Stored data entries
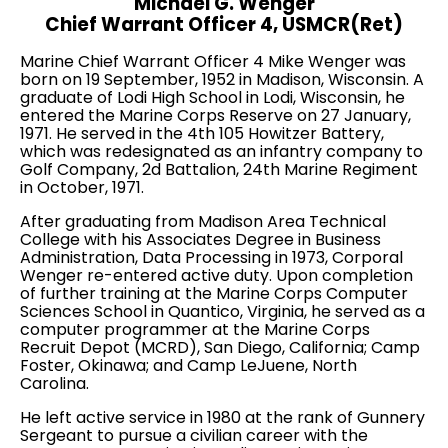
Michael G. Wenger
Chief Warrant Officer 4, USMCR(Ret)
Marine Chief Warrant Officer 4 Mike Wenger was
born on 19 September, 1952 in Madison, Wisconsin. A
graduate of Lodi High School in Lodi, Wisconsin, he
entered the Marine Corps Reserve on 27 January,
1971. He served in the 4th 105 Howitzer Battery,
which was redesignated as an infantry company to
Golf Company, 2d Battalion, 24th Marine Regiment
in October, 1971.
After graduating from Madison Area Technical
College with his Associates Degree in Business
Administration, Data Processing in 1973, Corporal
Wenger re-entered active duty. Upon completion
of further training at the Marine Corps Computer
Sciences School in Quantico, Virginia, he served as a
computer programmer at the Marine Corps
Recruit Depot (MCRD), San Diego, California; Camp
Foster, Okinawa; and Camp LeJuene, North
Carolina.
He left active service in 1980 at the rank of Gunnery
Sergeant to pursue a civilian career with the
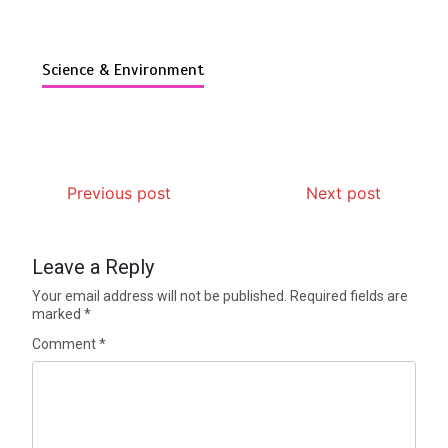
Science & Environment
Previous post
Next post
Leave a Reply
Your email address will not be published.
Required fields are
marked
*
Comment
*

BRIEF ->
Transcribe all of the lines above exactly as given. The pictures stay out.

ANSWER ->
Michael G. Wenger
Chief Warrant Officer 4, USMCR(Ret)
Marine Chief Warrant Officer 4 Mike Wenger was
born on 19 September, 1952 in Madison, Wisconsin. A
graduate of Lodi High School in Lodi, Wisconsin, he
entered the Marine Corps Reserve on 27 January,
1971. He served in the 4th 105 Howitzer Battery,
which was redesignated as an infantry company to
Golf Company, 2d Battalion, 24th Marine Regiment
in October, 1971.
After graduating from Madison Area Technical
College with his Associates Degree in Business
Administration, Data Processing in 1973, Corporal
Wenger re-entered active duty. Upon completion
of further training at the Marine Corps Computer
Sciences School in Quantico, Virginia, he served as a
computer programmer at the Marine Corps
Recruit Depot (MCRD), San Diego, California; Camp
Foster, Okinawa; and Camp LeJuene, North
Carolina.
He left active service in 1980 at the rank of Gunnery
Sergeant to pursue a civilian career with the
Science & Environment
Previous post
Next post
Leave a Reply
Your email address will not be published.
Required fields are
marked
*
Comment
*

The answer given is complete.